Packaging company Pact Group is mulling over selling a sizeable minority share of its privately held stock, according to media reports.
The Australia-based firm, which produces bottles, PET containers, trays, tubes and closures, has appointed Deutsche Bank to assess a raft of options, including the sale of a hefty stake likely to attract some major interest, said Reuters.
Citing people familiar with the matter, the news agency said the Pact owner Raphael Geminder, was considering off-loading a 20-30% share in the company that was forecast to catch the attention of private equity and rival international firms.
An overseas buyer is seen as desirable to expand Pact’s access into foreign markets.
Billion dollar turnover
Pact has an annual turnover reaching A$1.2bn (US$1.18bn, €942m) and manufactures packaging for the food, beverage, dairy, bakery and meat sectors.
Geminder, who has a controlling stake in the firm, is the son-in-law of the late Richard Pratt, owner of Visy Industries, who amassed a A$5.5bn prior to his death in 2008.
Both Pact and Deutsche Bank declined to comment on the matter.
In 2010, there were rumours the Pact Company was considering an initial public offering (IPO) as part of a rumoured strategy to expand aggressively both at home and abroad. However, the floatation never took place.
Proposed Viscount Plastics takeover
Last month, Australian competition authorities gave Pact the go-ahead to buyout Viscount Plastics Pty Ltd.
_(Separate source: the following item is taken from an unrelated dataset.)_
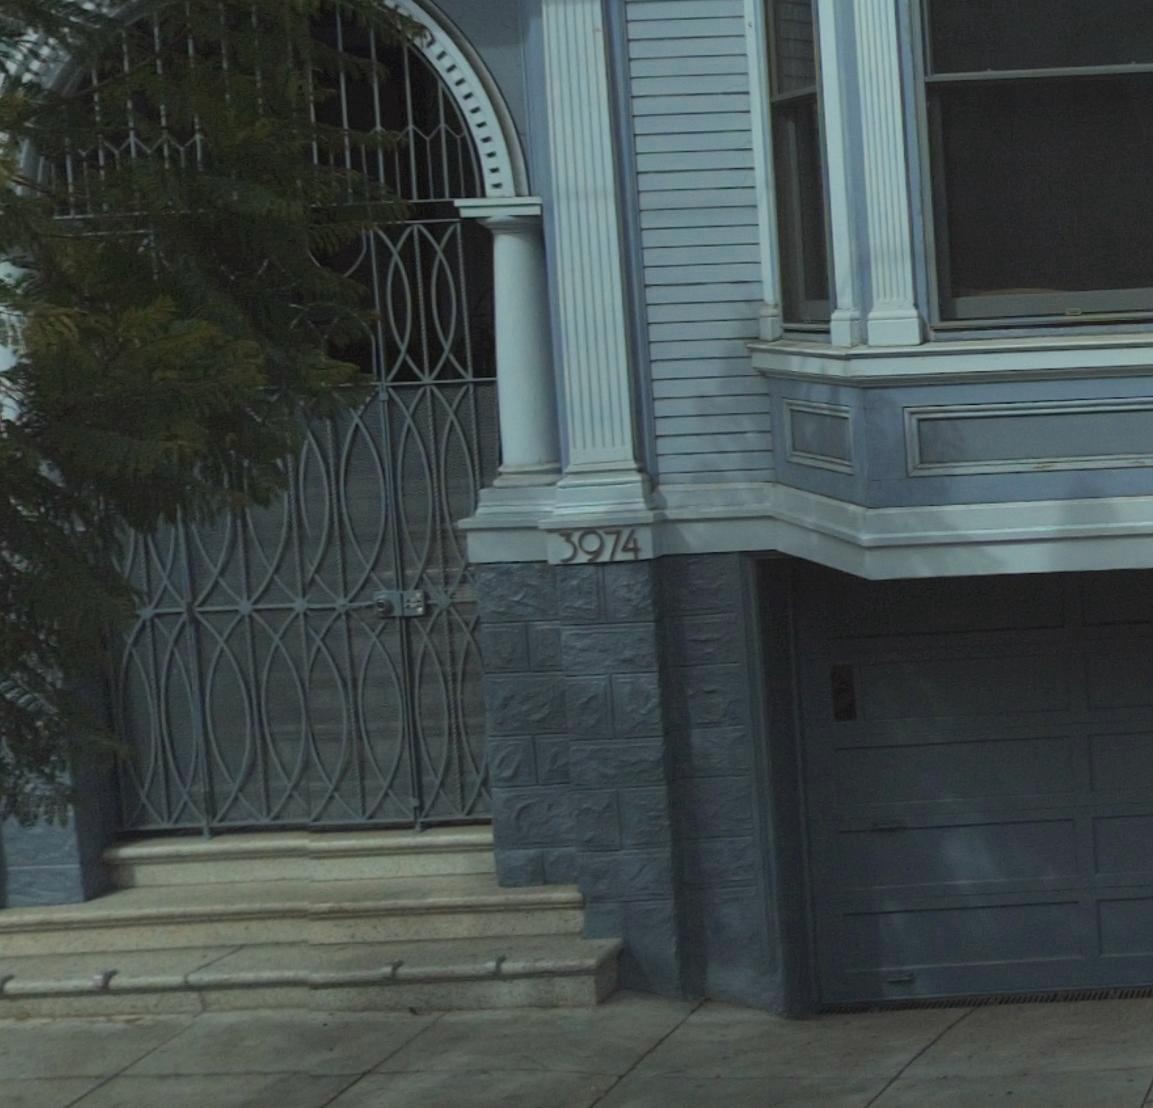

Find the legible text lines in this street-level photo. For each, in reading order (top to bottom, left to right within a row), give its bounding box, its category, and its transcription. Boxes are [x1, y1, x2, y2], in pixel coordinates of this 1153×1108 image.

Viscount manufactures and supplies PET containers in Western Australia. But its main operations focus on plastic pails, plastic building cartridges and materials handling products.
Officials in New Zealand earlier this month approved the takeover of Viscount pail business by Pact – as long as the Australian firm off-loaded its own pail-making unit in the country.
Pact supplies plastic pails and many other plastic products in New Zealand through its subsidiaries: VIP Packaging (NZ) Limited, Alto Packaging Limited and Tecpak Industries Limited.